A czy wy wiecie, że istnieje coś takiego jak edukacja ekonomiczna? A czy wiecie, że w 2024 r. obchodzimy Rok Edukacji Ekonomicznej? A czy zastanawiacie się, Państwo, po co o tym pisać w felietonie o ekologii? Ano dlatego, że bardzo sensowne jest łączenie edukacji ekonomicznej z edukacją środowiskową. Wyobrażam sobie bowiem, że obok „klasycznej ekonomii”, bankowości, finansów, przedsiębiorczości czy innowacyjności przedmiotem zainteresowania powinna być również edukacja o ekonomii środowiskowej, uwzględniająca między innymi świadczenia ekosystemowe!
Tak, tak, znam te opowieści, że „ekologia zawsze blokuje rozwój gospodarczy”, że „nie da się pogodzić interesów ekologicznych z interesami ekonomicznymi”, że „albo ekologia, albo rozwój”. Jednak jest to bardzo stare, nieadekwatne do współczesnych wyzwań podejście i w sumie kompromitujące głosicieli takich poglądów.
Przyrodnicy nie zawsze zgadzają się z argumentami ekosystemowymi, mówiąc zresztą bardzo słusznie, że przyroda jako taka jest cenna i tylko jej podstawowe wartości wystarczą, by ją ochronić. Prawda! Ale jednocześnie jest kategoria ludzi, którym potrzeba innych argumentów – np. takich o potencjale przyrody do dostarczania usług dla ludzi. Tylko ta argumentacja wystarczy, by zrozumieć, że degradując środowisko, ograniczamy jego potencjał do dostarczania nam usług.
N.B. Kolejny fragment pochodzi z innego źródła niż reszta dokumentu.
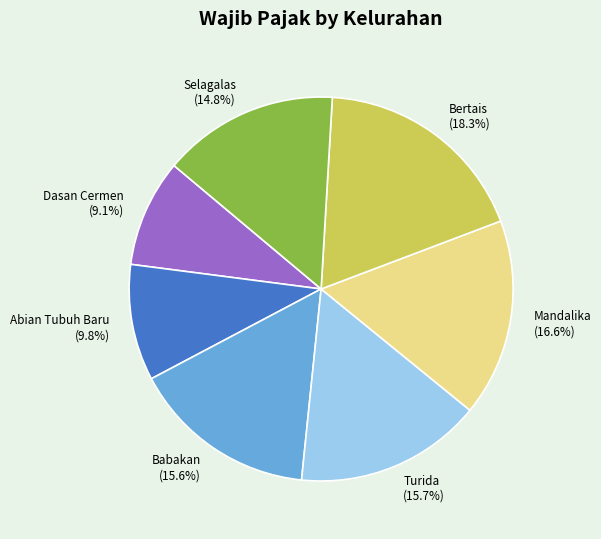

What is the largest slice in the pie chart?

Bertais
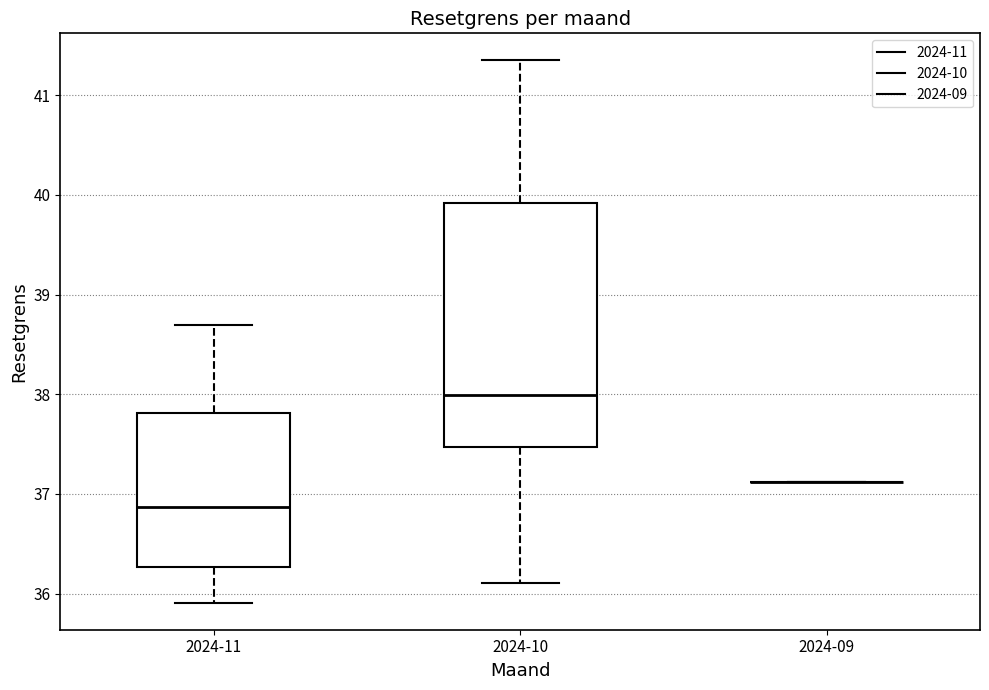

Reading left to right, read every box against the y-axis: the position of its median line, the range the box covers, and the ends of its whiskers. The values are not printed on the chart, so give them approximately, as read against the axis.

2024-11: median 36.9, box 36.3 to 37.8, whiskers 35.9 to 38.7
2024-10: median 38.0, box 37.5 to 39.9, whiskers 36.1 to 41.3
2024-09: box collapsed to a line at 37.1, whiskers 37.1 to 37.1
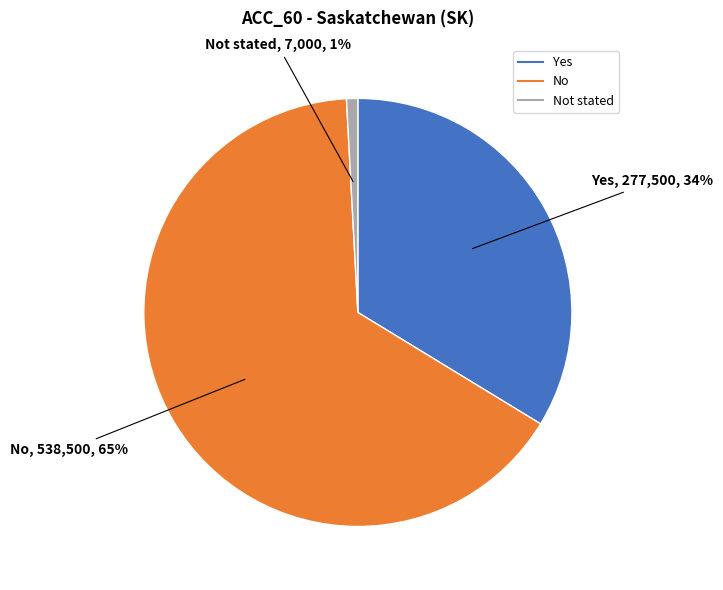

Is there any slice that represents more than half of the pie?

Yes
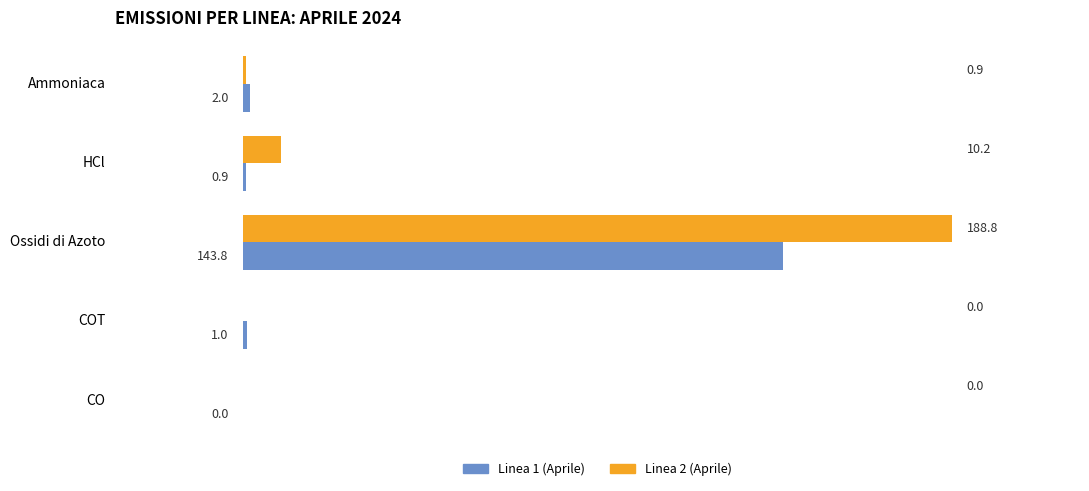

Which label corresponds to the largest value in the chart?

Ossidi di Azoto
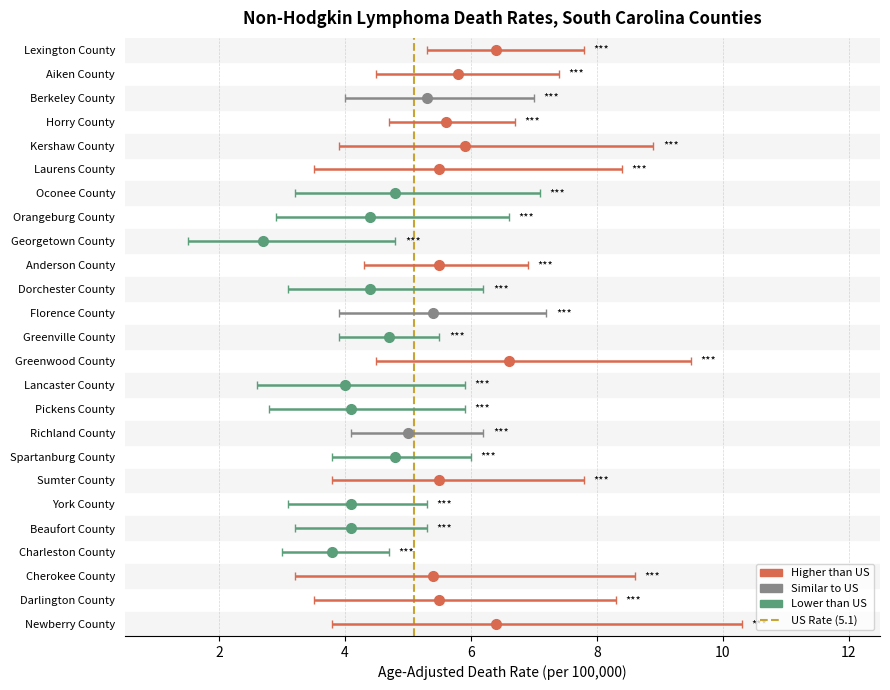

The chart shows a value of 2 at 2. True or false?

False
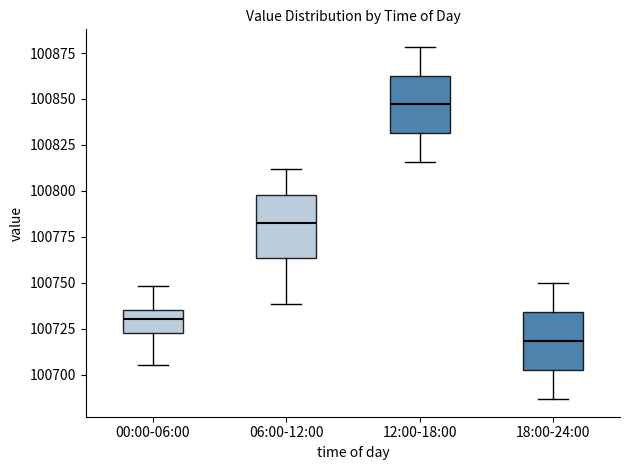

Which box has the highest median line?

12:00-18:00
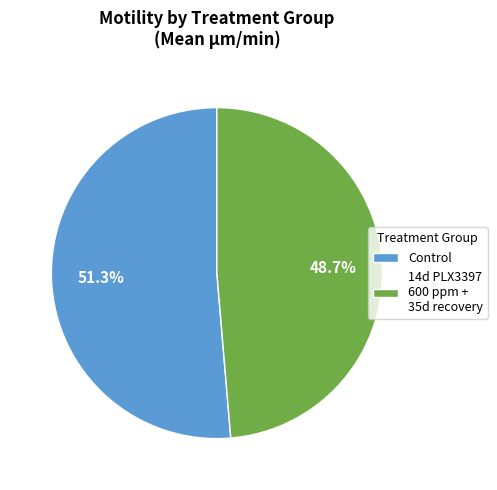

Which has a higher value, 14d PLX3397 600 ppm + 35d recovery or Control?

Control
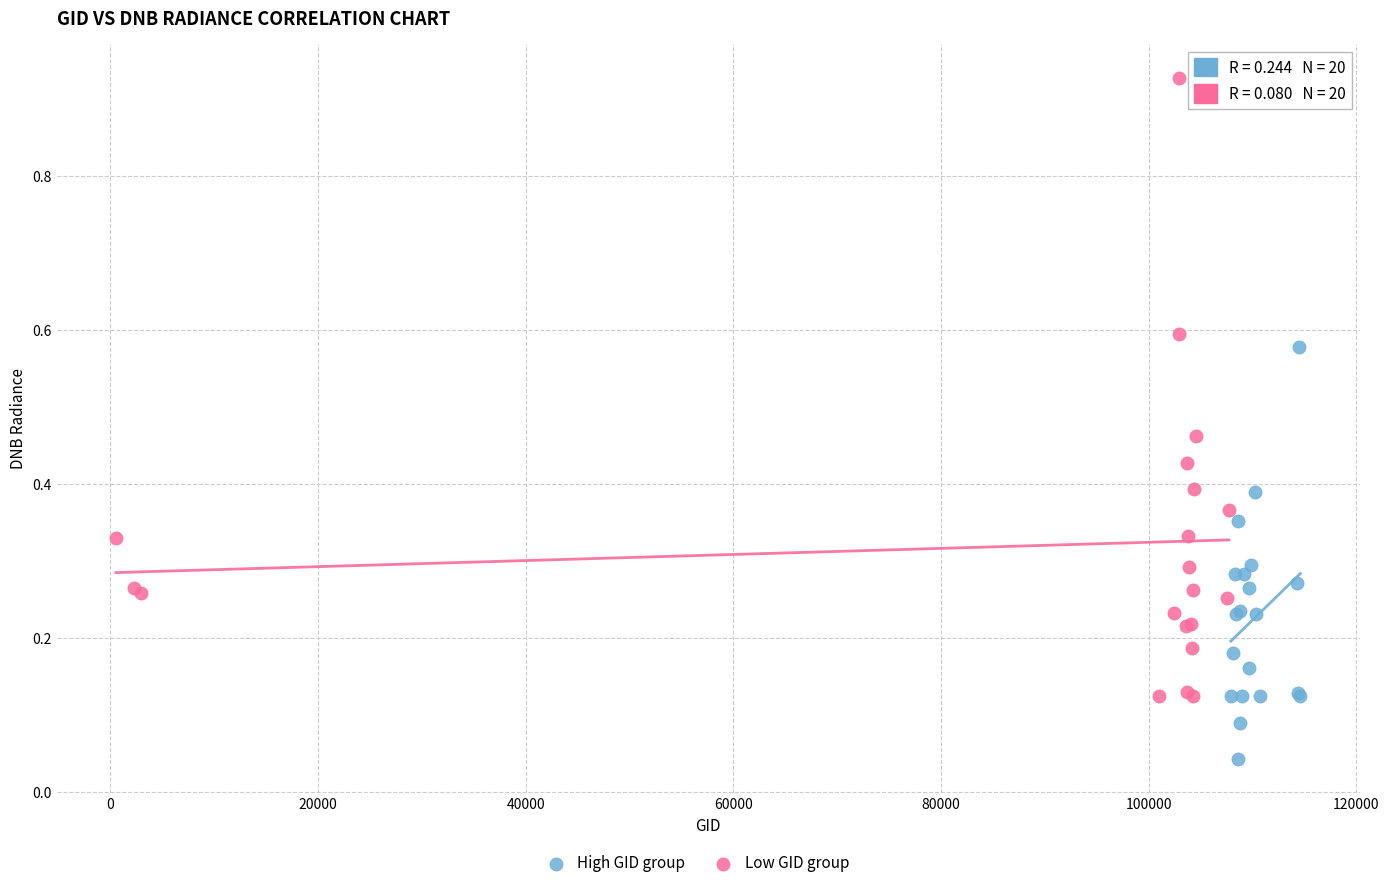

Which series has the largest Y range (max minus min)?

Low GID group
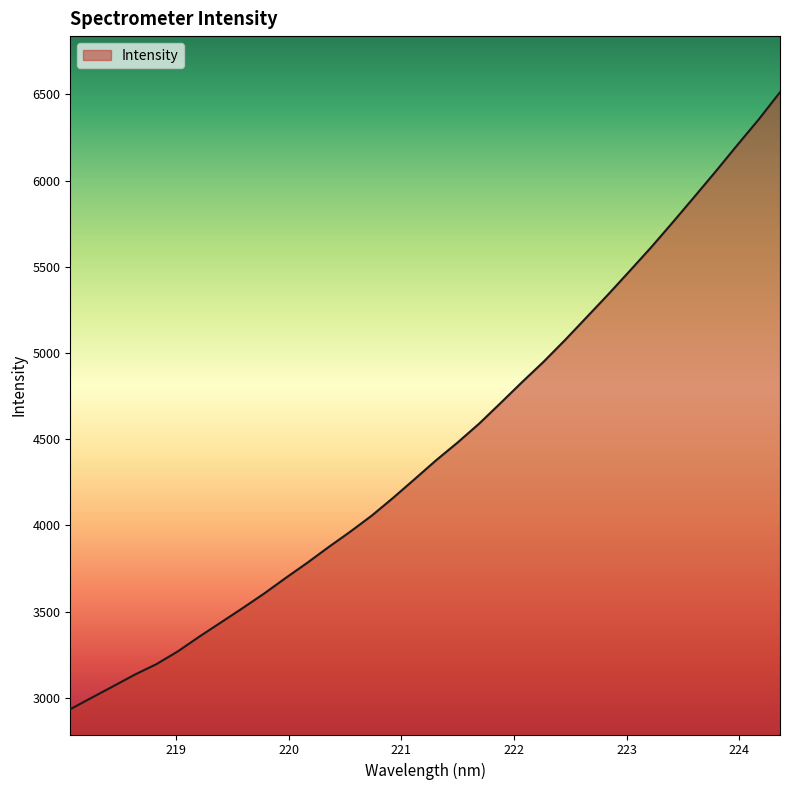

What is the difference between the maximum and minimum values?

3578.8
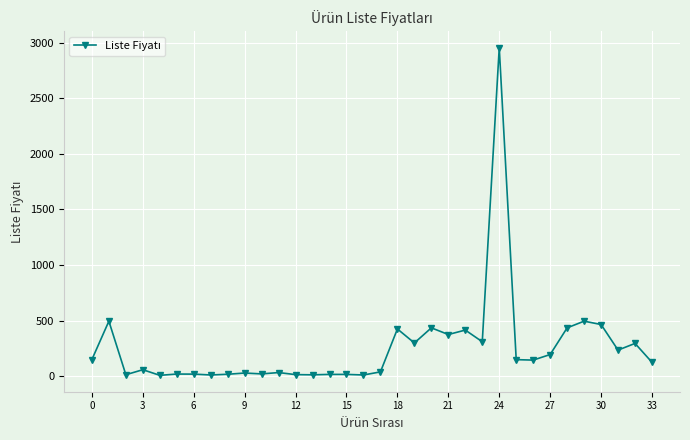

True or false: there are more than 1 points higher than both neighbors.

True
Co to takiego w ogóle te świadczenia ekosystemowe?
W największym skrócie, to koncepcja ekonomiczna, ekonomii środowiskowej polegająca na wyliczaniu znaczenia ekonomicznego naturalnych ekosystemów, wyliczenia ekonomicznych korzyści dla dobrobytu człowieka; to pewna koncepcja wskazania wartości przyrodniczych przeliczalnych na finanse.
Koncepcja świadczeń ekosystemowych przypomina, że potencjał przyrody do dostarczania usług zależy od stanu ekosystemów, pokazuje wyraźnie, że degradując środowisko, ograniczamy jego potencjał; że zyskując coś dzięki degradacji środowiska, coś też tracimy. Przy czym, owo „zyskujemy” (np. przestrzeń do zabudowy) jest niewspółmiernie mniejsze od tego, co tracimy (np. zasoby wody, obszary leśne pełniące wielorakie funkcje itp.).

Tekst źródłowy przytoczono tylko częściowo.